## Introduction

I want to cover the Flipping the Matrix problem in a non optimal way in order to practice a few fundamentals that I think are important. In this post we’ll cover nested loops and list comprehensions and in the next post we will cover backtracking and combinations.

List comprehensions are not a one size fix all tool. The more complicated the looping logic is the harder it becomes to read the code in many cases. Use it where it feels natural and don’t force things.

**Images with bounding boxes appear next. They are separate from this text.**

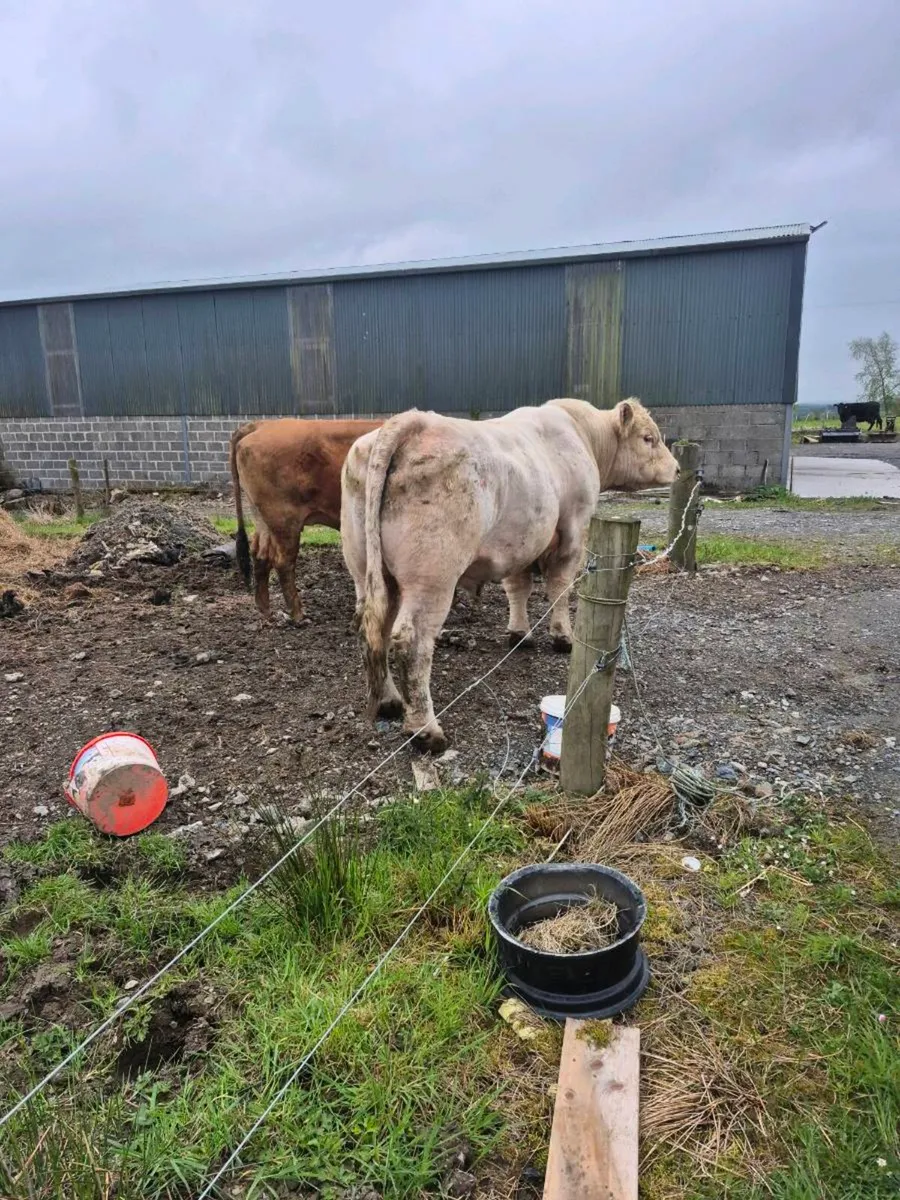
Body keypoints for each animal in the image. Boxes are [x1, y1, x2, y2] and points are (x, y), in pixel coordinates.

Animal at [230, 418, 382, 623]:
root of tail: (261, 424)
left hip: (262, 518)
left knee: (260, 555)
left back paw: (266, 610)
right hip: (284, 520)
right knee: (283, 562)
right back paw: (298, 615)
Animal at [341, 397, 679, 752]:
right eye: (648, 438)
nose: (678, 469)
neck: (583, 434)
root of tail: (411, 422)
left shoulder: (520, 543)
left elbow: (518, 587)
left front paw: (520, 633)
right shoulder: (573, 531)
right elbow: (560, 587)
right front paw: (563, 637)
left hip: (368, 571)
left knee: (373, 629)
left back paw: (389, 702)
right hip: (432, 577)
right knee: (410, 642)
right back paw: (426, 731)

Even in this case there is not an insane benefit to using them but I thought it would be good educational content.

In this problem list comprehensions end up being very handy in this problem since it’s an easy way to create a matrix using our original matrix but not modifying the original matrix.

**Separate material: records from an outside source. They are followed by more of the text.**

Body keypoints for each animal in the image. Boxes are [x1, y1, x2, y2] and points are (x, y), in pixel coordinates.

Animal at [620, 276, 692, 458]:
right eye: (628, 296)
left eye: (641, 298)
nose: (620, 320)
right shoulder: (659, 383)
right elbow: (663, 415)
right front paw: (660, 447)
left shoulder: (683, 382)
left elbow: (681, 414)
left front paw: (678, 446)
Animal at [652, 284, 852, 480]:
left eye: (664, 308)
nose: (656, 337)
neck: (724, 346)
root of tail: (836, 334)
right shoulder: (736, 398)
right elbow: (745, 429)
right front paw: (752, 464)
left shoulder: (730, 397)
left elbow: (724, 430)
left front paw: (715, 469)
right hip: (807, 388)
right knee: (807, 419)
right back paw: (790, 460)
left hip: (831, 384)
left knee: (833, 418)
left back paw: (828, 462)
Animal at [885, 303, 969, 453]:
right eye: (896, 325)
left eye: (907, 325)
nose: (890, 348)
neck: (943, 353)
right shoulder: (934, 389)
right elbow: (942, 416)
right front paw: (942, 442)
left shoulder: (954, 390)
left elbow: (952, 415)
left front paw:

When manipulating existing iterables see if list comprehensions can simplify your work and logic.

## Using the idea of a compliment to simplify code

When we’re flipping/reversing a row/column what we’re really doing is keeping everything the same except for the row or column we’re interested in. For that row or column we’re interested in we want to look at things in reverse. However, that sort of logic is not too simple to code since we’re trying to do conditional loops. It would look something like.

```
if row_we_want_to_reverse:
iterate in reverse
else:
iterate regularly
```

This type of logic could be simplified by viewing things in a different light. We’ll look at the “iteration pattern” through the following example:

[1, 2, 3],

[4, 5, 6],

[7, 8, 9]

If we want to reverse the second row what indicies would that be?

(1,0), (1,1), (1,2)

If we wanted to reverse that row we really would want the value of

(1,0) -> (1,2), (1,1) -> (1,1), (1,2) -> (1,0)

So when the column is 0, we want it to point to the last element in the array. As the original columns index increases, the column’s value we want to swap it with becomes smaller.

This pattern is fairly useful to recognize. Starting at the last index of our array translates to num_columns - 1. As we iterate through our column index in an increasing fashion we can use that to have our desired value index approaches 0.

```
def reverse_row(row, m):
rows, cols = len(m), len(m[0])
# new_matrix = [[m[r][c] for row in rows] for col in cols]
# make a copy of this row, for each row in matrix
new_matrix = [row[:] for row in m]
for r in range(rows):
for c in range(cols):
# if this is the row we're interested in
# only modify this row, everything else stays untouched
if r == row:
new_matrix[r][c] = m[r][cols - c - 1]
return new_matrix
```

## List comprehension to reverse row

We can shorten this even more by using list comphrehensions. Let’s start simple by imagining we wanted to just create a new copy of the matrix using list comprehensions.

- We need a list within a list since it’s a 2D matrix. ([[]])
- We want the element to match the matrix m’s values. ([[m[r][c]]])
- Last step is to define the row column indicies order of things. For a multi dimensional list comprehension you need to start from the inner loops and work your way out. (The inner most loop starts with the column iteration. Then its the row iteration)

```
def copy(row, m):
# make a copy of this row, for each row in matrix
return [[m[r][c] for c in cols] for r in rows]
```

Now let’s update this to reverse a given row. The only thing that changes is that if we reach the row we want to reverse we need to instead place the value in its compliment column index.

```
def reverse_row(row, m):
# make a copy of this row, for each row in matrix
return [[m[r][c] if r != row else m[r][cols - 1 - c] for c in cols] for r in rows]
```

Don’t worry too much about the list comprehension details if it doesn’t make sense. You can always do it the more verbose way. List comprehensions get a bit too complicated when it comes to multiple dimensions of an array.

## List comprehension to reverse column

Finally lets reverse the column following similar logic from reversing the row. In this case now the column index actually stays fixed while we iterate through the rows. And again to avoid the weird conditional looping idea we can just use the “compliment”.

```
def reverse_column(col, m):
rows, cols = len(m), len(m[0])
new_matrix = [row[:] for row in m]
for r in range(rows):
for c in range(cols):
if c == col:
new_matrix[r][c] = m[rows - 1 - r][c]
return new_matrix
```

One last time using list comprehensions.

```
def reverse_column(col, m):
rows, cols = len(m), len(m[0])
return [[m[rows - 1 -r][c] if c == col else m[r][c] for c in range(cols)] for r in range(rows)]
```

## Final Notes

List comprehensions come in handy to make your code more compact however it could make it harder to read if the logic is too complex. While building your list comphrehensions it could be easier to build if you do things iteratively. In our case we pretended we just wanted to copy over the array at first. Once that feels comfortable you can manipulate the values of the sequences you’re iterating over.